Find the lines in the records that carry the word "Strait". Copy each one.

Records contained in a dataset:
○ ○ ○
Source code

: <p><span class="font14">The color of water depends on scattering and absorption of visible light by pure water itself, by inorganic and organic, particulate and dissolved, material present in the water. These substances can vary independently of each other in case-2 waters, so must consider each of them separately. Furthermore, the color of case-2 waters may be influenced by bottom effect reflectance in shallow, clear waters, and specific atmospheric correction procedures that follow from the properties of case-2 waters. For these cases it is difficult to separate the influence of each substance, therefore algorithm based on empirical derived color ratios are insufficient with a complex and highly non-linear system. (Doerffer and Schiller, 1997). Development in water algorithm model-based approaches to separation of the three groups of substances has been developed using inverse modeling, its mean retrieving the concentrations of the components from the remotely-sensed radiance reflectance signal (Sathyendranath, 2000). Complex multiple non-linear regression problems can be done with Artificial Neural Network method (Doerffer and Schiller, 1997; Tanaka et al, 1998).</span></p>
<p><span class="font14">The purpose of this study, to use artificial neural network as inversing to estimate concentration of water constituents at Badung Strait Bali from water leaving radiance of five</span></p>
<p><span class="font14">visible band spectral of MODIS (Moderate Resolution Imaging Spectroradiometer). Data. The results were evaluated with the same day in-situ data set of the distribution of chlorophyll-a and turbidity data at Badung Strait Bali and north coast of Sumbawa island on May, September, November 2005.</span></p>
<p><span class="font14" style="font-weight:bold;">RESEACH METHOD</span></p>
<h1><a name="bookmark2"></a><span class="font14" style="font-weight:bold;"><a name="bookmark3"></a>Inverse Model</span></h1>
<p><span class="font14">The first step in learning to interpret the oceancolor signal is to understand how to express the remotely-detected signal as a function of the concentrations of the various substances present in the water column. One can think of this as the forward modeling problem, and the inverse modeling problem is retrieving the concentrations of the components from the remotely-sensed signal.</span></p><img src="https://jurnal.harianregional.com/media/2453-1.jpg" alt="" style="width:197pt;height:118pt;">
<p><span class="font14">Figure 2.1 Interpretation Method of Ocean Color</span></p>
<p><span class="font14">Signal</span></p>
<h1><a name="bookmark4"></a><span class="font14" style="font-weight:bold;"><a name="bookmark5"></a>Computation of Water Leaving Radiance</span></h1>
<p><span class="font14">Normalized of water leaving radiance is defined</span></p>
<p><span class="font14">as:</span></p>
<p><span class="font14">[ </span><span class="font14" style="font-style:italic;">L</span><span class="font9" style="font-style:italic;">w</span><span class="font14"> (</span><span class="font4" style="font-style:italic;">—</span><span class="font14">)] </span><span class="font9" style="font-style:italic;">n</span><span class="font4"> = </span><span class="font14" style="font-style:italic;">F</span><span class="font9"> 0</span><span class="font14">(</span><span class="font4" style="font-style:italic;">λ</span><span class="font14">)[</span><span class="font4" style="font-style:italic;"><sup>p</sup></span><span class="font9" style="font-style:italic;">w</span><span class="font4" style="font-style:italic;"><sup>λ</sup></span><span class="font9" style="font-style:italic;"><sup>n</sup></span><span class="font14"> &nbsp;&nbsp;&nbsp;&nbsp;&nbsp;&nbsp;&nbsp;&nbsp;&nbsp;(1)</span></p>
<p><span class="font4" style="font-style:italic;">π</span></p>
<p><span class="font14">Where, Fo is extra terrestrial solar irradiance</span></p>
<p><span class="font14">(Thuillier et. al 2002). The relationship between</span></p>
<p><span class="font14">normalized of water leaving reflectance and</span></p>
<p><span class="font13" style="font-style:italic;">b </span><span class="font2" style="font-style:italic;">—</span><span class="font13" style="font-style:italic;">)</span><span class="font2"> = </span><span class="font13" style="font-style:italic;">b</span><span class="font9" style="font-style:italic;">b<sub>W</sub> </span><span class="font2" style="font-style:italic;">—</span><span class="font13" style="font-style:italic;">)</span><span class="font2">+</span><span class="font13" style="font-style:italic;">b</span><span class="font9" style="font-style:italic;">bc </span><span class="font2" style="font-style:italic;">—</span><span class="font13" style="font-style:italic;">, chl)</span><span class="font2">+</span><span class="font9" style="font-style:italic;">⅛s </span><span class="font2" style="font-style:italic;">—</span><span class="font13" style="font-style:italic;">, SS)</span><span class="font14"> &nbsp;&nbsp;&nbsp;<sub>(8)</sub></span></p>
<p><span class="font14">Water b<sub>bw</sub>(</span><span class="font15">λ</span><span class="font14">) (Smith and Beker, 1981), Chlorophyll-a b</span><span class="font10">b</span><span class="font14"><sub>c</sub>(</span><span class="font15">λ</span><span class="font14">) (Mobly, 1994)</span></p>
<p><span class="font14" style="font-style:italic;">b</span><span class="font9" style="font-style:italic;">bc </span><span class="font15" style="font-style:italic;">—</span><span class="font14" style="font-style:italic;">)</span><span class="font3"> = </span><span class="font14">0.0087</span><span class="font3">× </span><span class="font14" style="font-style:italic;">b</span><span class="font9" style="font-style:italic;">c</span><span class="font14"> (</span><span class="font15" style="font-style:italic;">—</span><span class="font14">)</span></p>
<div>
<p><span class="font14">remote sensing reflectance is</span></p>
○ ○ ○
Output below:
<p><span class="font14">The purpose of this study, to use artificial neural network as inversing to estimate concentration of water constituents at Badung Strait Bali from water leaving radiance of five</span></p>
<p><span class="font14">visible band spectral of MODIS (Moderate Resolution Imaging Spectroradiometer). Data. The results were evaluated with the same day in-situ data set of the distribution of chlorophyll-a and turbidity data at Badung Strait Bali and north coast of Sumbawa island on May, September, November 2005.</span></p>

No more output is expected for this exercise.